I'd be interested to know the proportion of Anglican vicars who actually follow this practice though. I suspect it wouldn't be high.
FatherInCharge is C of E, but I believe he too prays the Office at home, albeit using the RC book! I suspect a lot of C of E clergy at the higher end of the candle use the RC service, finding the book a bit easier to negotiate than Common Worship.
Sadly I'm sure you are right. However the conservative evangelical vicar of my nearest parish church (who has now retired) rang the bell diligently every morning and said the morning office daily. I have no reason to think he didn't say Evening prayer as well but I've not noticed the bell so it might have been flexi-time.
At one time that would have been the norm. However with the increasing need for one priest to minister to two or three churches there is more pressure on them to be ubiquitous. I hope and pray that most priests in the catholic tradition say the office regularly, but sadly it seems to be seen more as a private devotion than part of the corporate prayer life of the parish.
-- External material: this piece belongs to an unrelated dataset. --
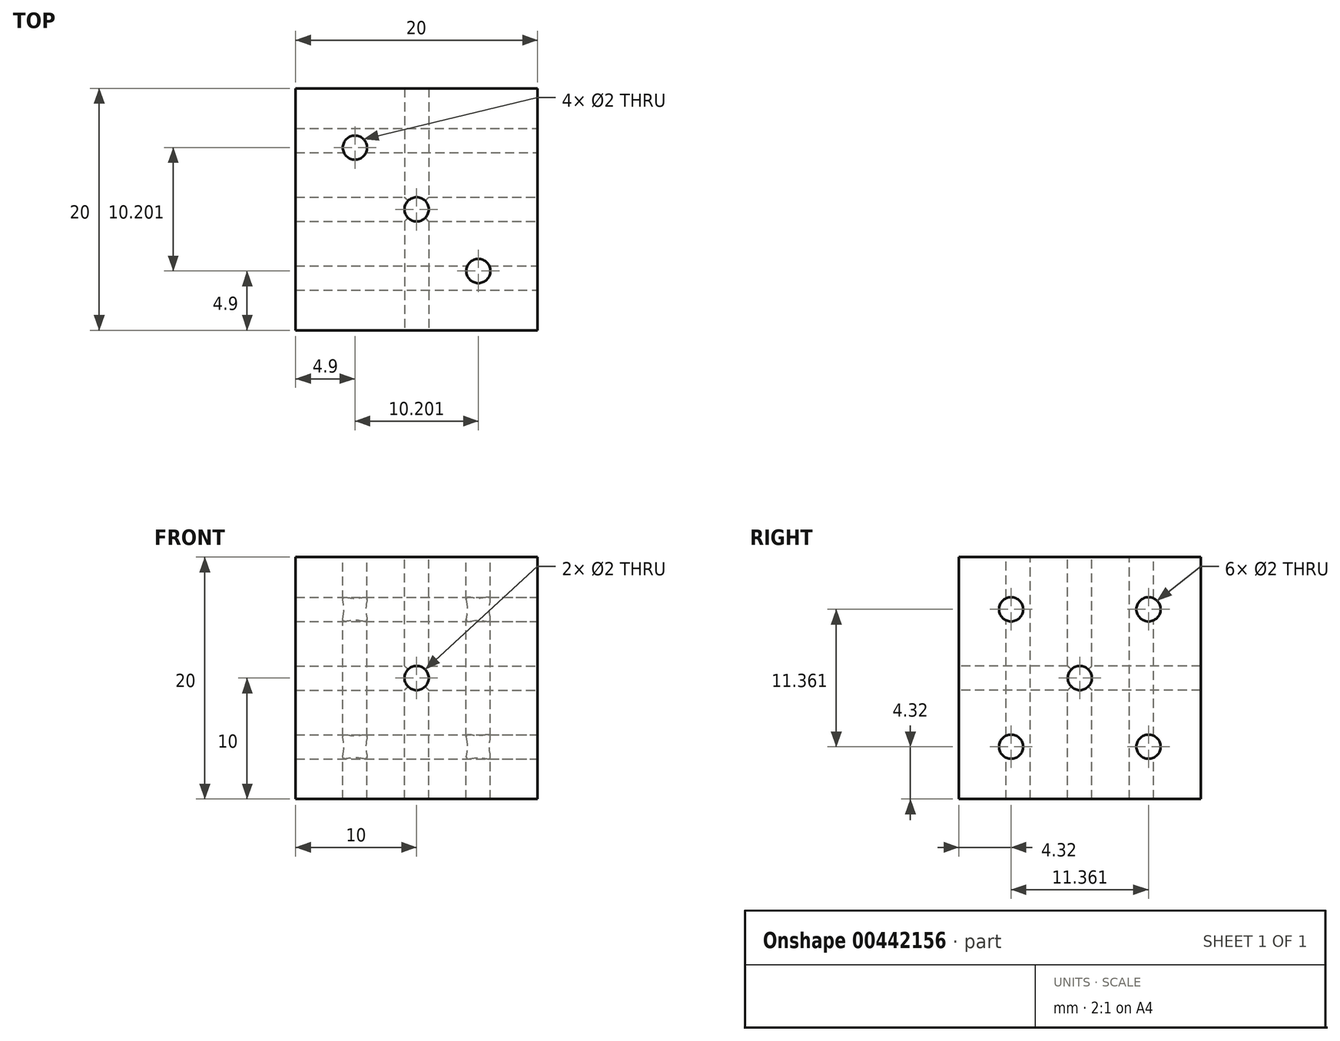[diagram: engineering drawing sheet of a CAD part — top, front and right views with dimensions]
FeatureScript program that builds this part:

Personally I don't like having the worship done on my behalf without being able to join in.
That was my experience in the second (choral and preserved in aspic) church of my yoof
The daily office in Common Worship is very easy to follow if you use the app, but I agree that following in the book is a nightmare. That said, we used to say the RC daily office in my place and that was equally difficult to negotiate f you weren’t used to it.